Wow, that was a broad question! For the first two exercises, I ended up focusing on individual vegetation species, rather than tackling any sort of community analysis (to come in future research questions). My original question was missing relating vegetation species presence to a variable B (elevation for exercise 2); I had skipped ahead to broadly stating that I wanted to relate vegetative change to geomorphic change.
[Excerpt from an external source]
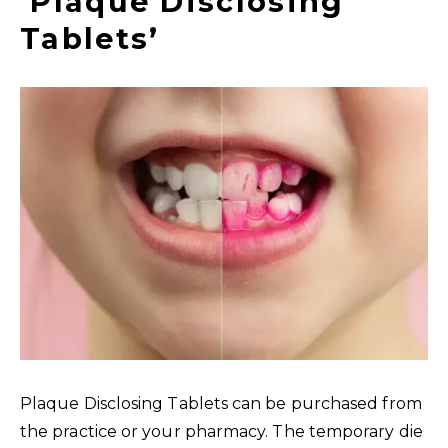
‘Plaque Disclosing
Tablets’
Plaque Disclosing Tablets can be purchased from
the practice or your pharmacy. The temporary die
My restated questions are: How is species distribution related in space to physical environmental variables (i.e. elevation, salinity, proximity to channels)? How are patterns of vegetation change related to geomorphic change? 

Future techniques

I would like to continue working on change detection, looking more into habitat classification methods. For example, I would like to learn more about unclassified habitat supervision and whether manual adjustments need to be made for areas of potential misclassification (such as algae being classified as veg). In the future, I will incorporate empirical data to classify points on spectral signatures, and then do image classification. Additionally, I’d like to look into other values for classification such as the Soil Adjusted Vegetation Index (SAVI) that adjust for soil reflectance, or other classification methods such as object-based classification. Ultimately, I will want to perform change detection by habitat type (mudflat, salt marsh, riparian floodplain, etc.) to better quantify restoration progress.

I would like to explore dissimilarity analyses, such as Bray Curtis, to look at changes over time in resampled vegetation quadrats. I’ll be exploring ordination techniques once I’m further along in thinking about vegetation community analysis. I’ll also be doing a lidar change detection analysis and relating this to vegetation change (technique options to be explored!).